Ils sont peut-être les plus visibles et les plus combatifs parmi ceux qui dénoncent le sort qu’on réserve à la forêt au Québec, mais ils sont loin d’être les seuls.

Au sein de la communauté des scientifiques, ils sont également nombreux à sonner l’alarme quant à la gestion de nos forêts.

Plus d’une soixantaine ont d’ailleurs fait une sortie publique l’an dernier pour dénoncer, notamment, « l’apparent parti pris du Ministère […] en faveur de la vocation industrielle des forêts » (voir le bouton à la fin du texte).

Qu’on en soit encore à devoir rappeler Québec à l’ordre à ce sujet, après les nombreux débats des dernières décennies au sujet de la forêt québécoise et alors que les changements climatiques la menacent comme jamais auparavant, est démoralisant.

Les agissements du gouvernement sont d’une imprudence qui confine à la négligence.

Bien sûr, des dizaines de milliers d’emplois sont liés à l’industrie forestière. Mais les évoquer pour plaider que rien ne doit ou ne peut changer est un faux dilemme.

Les experts vous le diront : il est possible de mieux protéger la forêt ET de répondre à la demande de l’industrie forestière.

La quasi-totalité des arbres du Québec se retrouvent sur des terres publiques. Ils vous appartiennent. En négligeant à ce point l’aménagement durable de la forêt, Québec vous passe un sapin.

Ce qui favorise assurément le statu quo, c’est que la forêt doit surmonter plusieurs handicaps.

Elle est loin de nos préoccupations quotidiennes, particulièrement lorsque nous habitons en ville, ce qui est le cas d’une bonne partie de la population du Québec.

Et elle est loin, point.

Si bien que lorsqu’on donne le feu vert à certaines coupes controversées dans telle ou telle région, ceux qui s’en émeuvent ou se mobilisent ne sont pas toujours très nombreux.

Tenez, par exemple, avez-vous entendu parler des coupes annoncées récemment dans les monts Chic-Chocs ? On a ciblé une vieille forêt, située en altitude, à proximité d’un territoire où se réfugient les caribous.

C’est un exemple éloquent (de plus) de ce traitement préférentiel accordé à l’industrie forestière au détriment de la protection de la nature.

Comment remédier au problème ?

Ceux qui ont dénoncé la situation ces dernières années l’ont fait de façon constructive.

Plusieurs solutions ont été proposées.

La Société pour la nature et les parcs (SNAP Québec), par exemple, estime que l’heure d’une nouvelle commission d’enquête indépendante est venue.

Après le choc provoqué par le documentaire L’erreur boréale, de Richard Desjardins, c’est ce qui avait été préconisé.
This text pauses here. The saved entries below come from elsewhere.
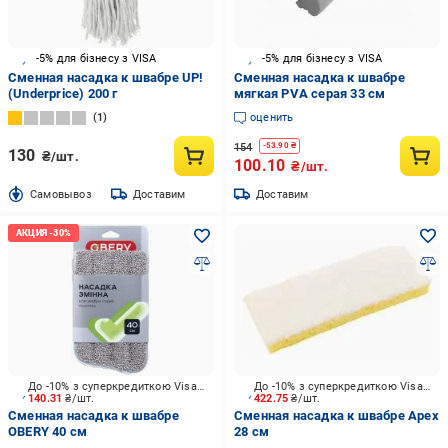
-5% для бізнесу з VISA
-5% для бізнесу з VISA
Сменная насадка к швабре UP!
Сменная насадка к швабре
(Underprice) 200 г
мягкая PVA серая 33 см
1
оценить
154
-
53.90
₴
130
₴/шт.
100.10
₴/шт.
Cамовывоз
Доставим
Доставим
До -10% з суперкредиткою Visa Вигода
До -10% з суперкредиткою Visa Вигода
140.31
₴/шт.
422.75
₴/шт.
Сменная насадка к швабре
Сменная насадка к швабре Apex
OBERY 40 см
28 см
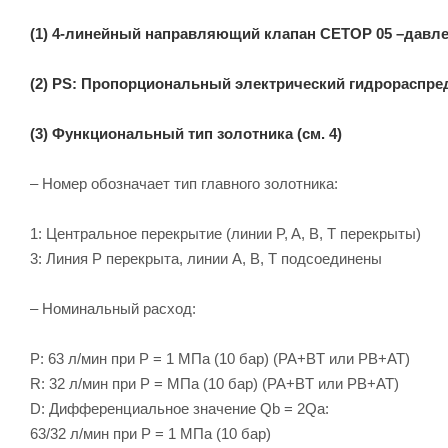
(1) 4-линейный направляющий клапан CETOP 05 –давлен
(2) PS: Пропорциональный электрический гидрораспре
(3) Функциональный тип золотника (см. 4)
– Номер обозначает тип главного золотника:
1: Центральное перекрытие (линии P, A, B, T перекрыты)
3: Линия P перекрыта, линии A, B, T подсоединены
– Номинальный расход:
P: 63 л/мин при P = 1 МПа (10 бар) (PA+BT или PB+AT)
R: 32 л/мин при P = МПа (10 бар) (PA+BT или PB+AT)
D: Дифференциальное значение Qb = 2Qa:
63/32 л/мин при P = 1 МПа (10 бар)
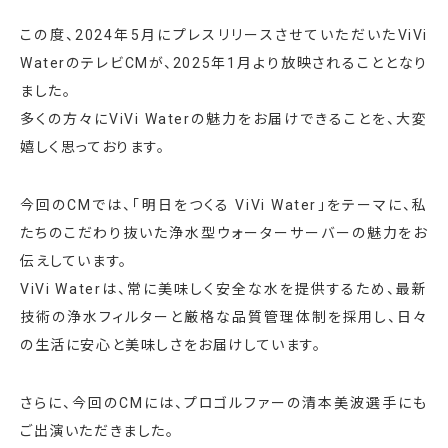
この度、2024年5月にプレスリリースさせていただいたViVi
WaterのテレビCMが、2025年1月より放映されることとなり
ました。
多くの方々にViVi Waterの魅力をお届けできることを、大変
嬉しく思っております。
今回のCMでは、「明日をつくる ViVi Water」をテーマに、私
たちのこだわり抜いた浄水型ウォーターサーバーの魅力をお
伝えしています。
ViVi Waterは、常に美味しく安全な水を提供するため、最新
技術の浄水フィルターと厳格な品質管理体制を採用し、日々
の生活に安心と美味しさをお届けしています。
さらに、今回のCMには、プロゴルファーの清本美波選手にも
ご出演いただきました。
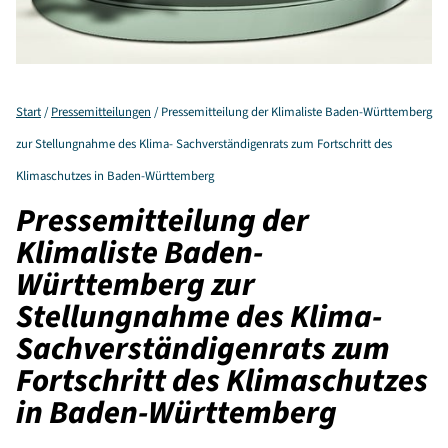
Start
/
Pressemitteilungen
/
Pressemitteilung der Klimaliste Baden-Württemberg
zur Stellungnahme des Klima- Sachverständigenrats zum Fortschritt des
Klimaschutzes in Baden-Württemberg
Pressemitteilung der
Klimaliste Baden-
Württemberg zur
Stellungnahme des Klima-
Sachverständigenrats zum
Fortschritt des Klimaschutzes
in Baden-Württemberg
En 2004, la Commission sur les forêts publiques (présidée par Guy Coulombe) avait permis de redresser la barre… pour un temps.

La SNAP a aussi proposé, à l’instar du tandem Jacob-Desjardins, de dissoudre le ministère des Forêts.

L’idée est que « le secteur de la foresterie soit fusionné avec le ministère de l’Énergie et des Ressources naturelles, et que les responsabilités de la faune et des parcs soient déléguées au ministère de l’Environnement et de la Lutte contre les changements climatiques ».

On réglerait ainsi un problème structurel important.

Une autre avenue a été proposée par le groupe de scientifiques ayant pris position dans dossier : la création d’un observatoire national de la forêt, qui serait indépendant de Québec.

Pour que ces solutions créatives – ou d’autres – soient implantées, il manque autre chose, qui tient en deux petits mots.

Volonté.

Politique.

En cette année électorale, puisse le débat sur le sort de nos forêts être mené.

La CAQ est souvent critiquée parce que son virage vert n’est pas assez prononcé. Voici une belle occasion, dans ce dossier, d’y remédier.